From 78e28cbe9e8fa5d67acf0126cc38ddf9ddcb5d3a Mon Sep 17 00:00:00 2001
From: Kovid Goyal <kovid@kovidgoyal.net>
Date: Thu, 4 Sep 2014 15:45:24 +0530
Subject: [PATCH] When detecting the encoding of HTML documents, if the
 document contains multiple charset declarations, prefer the HTML 5 syntax to
 the HTML 4 syntax. Fixes #1364961 [Unicode Conversion on Amazon after Release
 2.x](https://bugs.launchpad.net/calibre/+bug/1364961)

---
 src/calibre/ebooks/chardet.py | 4 ++--
 1 file changed, 2 insertions(+), 2 deletions(-)

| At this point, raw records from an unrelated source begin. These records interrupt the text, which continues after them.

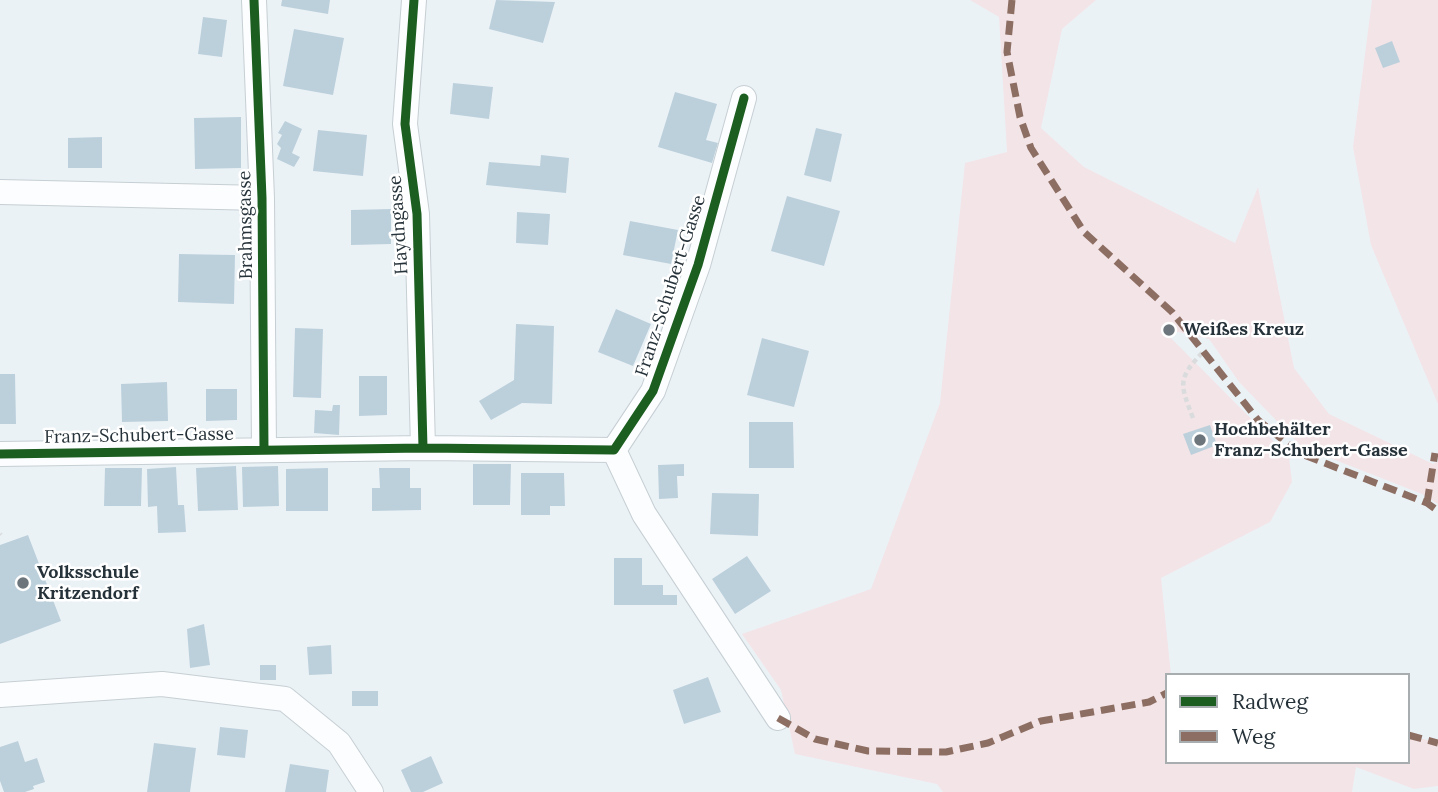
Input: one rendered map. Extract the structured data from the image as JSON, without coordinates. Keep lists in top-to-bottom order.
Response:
{
  "streets": {
    "street": ["Brahmsgasse", "Haydngasse", "Franz-Schubert-Gasse"]
  },
  "crossings": [
    ["Brahmsgasse", "Franz-Schubert-Gasse"],
    ["Haydngasse", "Franz-Schubert-Gasse"]
  ],
  "places": ["Weißes Kreuz", "Hochbehälter Franz-Schubert-Gasse", "Volksschule Kritzendorf"],
  "legend": ["Radweg", "Weg"]
}
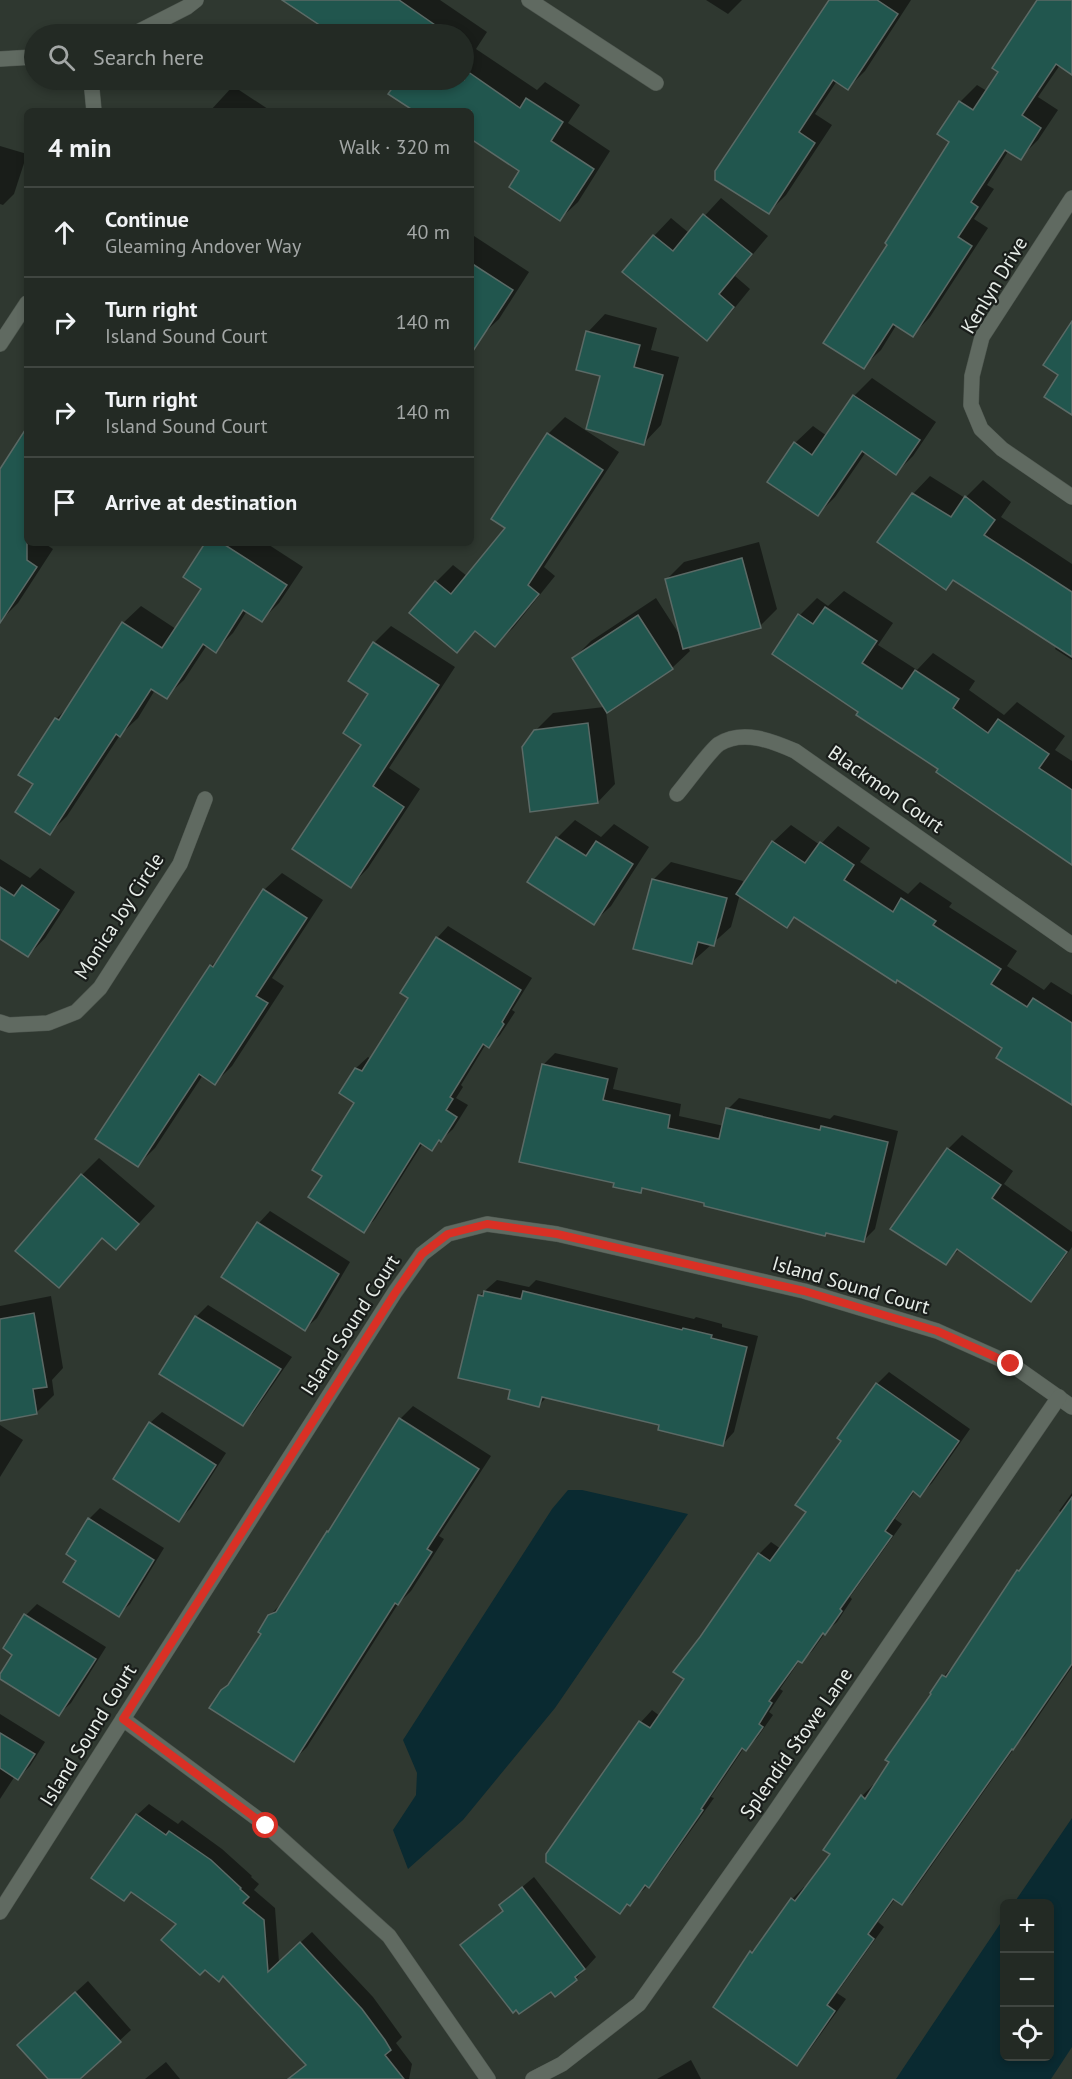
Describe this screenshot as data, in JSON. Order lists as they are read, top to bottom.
{
  "streets": {
    "street": [
      "Kenlyn Drive",
      "Blackmon Court",
      "Monica Joy Circle",
      "Island Sound Court",
      "Splendid Stowe Lane"
    ]
  },
  "crossings": [
    ["Island Sound Court", "Splendid Stowe Lane"]
  ],
  "page": {
    "search": "Search here",
    "heading": ["4 min", "Walk · 320 m"],
    "list": [
      ["Continue", "Gleaming Andover Way", "40 m"],
      ["Turn right", "Island Sound Court", "140 m"],
      ["Turn right", "Island Sound Court", "140 m"],
      "Arrive at destination"
    ],
    "map_buttons": ["+", "−"]
  }
}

diff --git a/src/calibre/ebooks/chardet.py b/src/calibre/ebooks/chardet.py
index 61aefafdac..a550b4265d 100644
--- a/src/calibre/ebooks/chardet.py
+++ b/src/calibre/ebooks/chardet.py
@@ -12,10 +12,10 @@ import re, codecs
 ENCODING_PATS = [
     # XML declaration
     re.compile(r'<\?[^<>]+encoding\s*=\s*[\'"](.*?)[\'"][^<>]*>', re.IGNORECASE),
-    # HTML 4 Pragma directive
-    re.compile(r'''<meta\s+?[^<>]*?content\s*=\s*['"][^'"]*?charset=([-_a-z0-9]+)[^'"]*?['"][^<>]*>(?:\s*</meta>){0,1}''', re.IGNORECASE),
     # HTML 5 charset
     re.compile(r'''<meta\s+charset=['"]([-_a-z0-9]+)['"][^<>]*>(?:\s*</meta>){0,1}''', re.IGNORECASE),
+    # HTML 4 Pragma directive
+    re.compile(r'''<meta\s+?[^<>]*?content\s*=\s*['"][^'"]*?charset=([-_a-z0-9]+)[^'"]*?['"][^<>]*>(?:\s*</meta>){0,1}''', re.IGNORECASE),
 ]
 ENTITY_PATTERN = re.compile(r'&(\S+?);')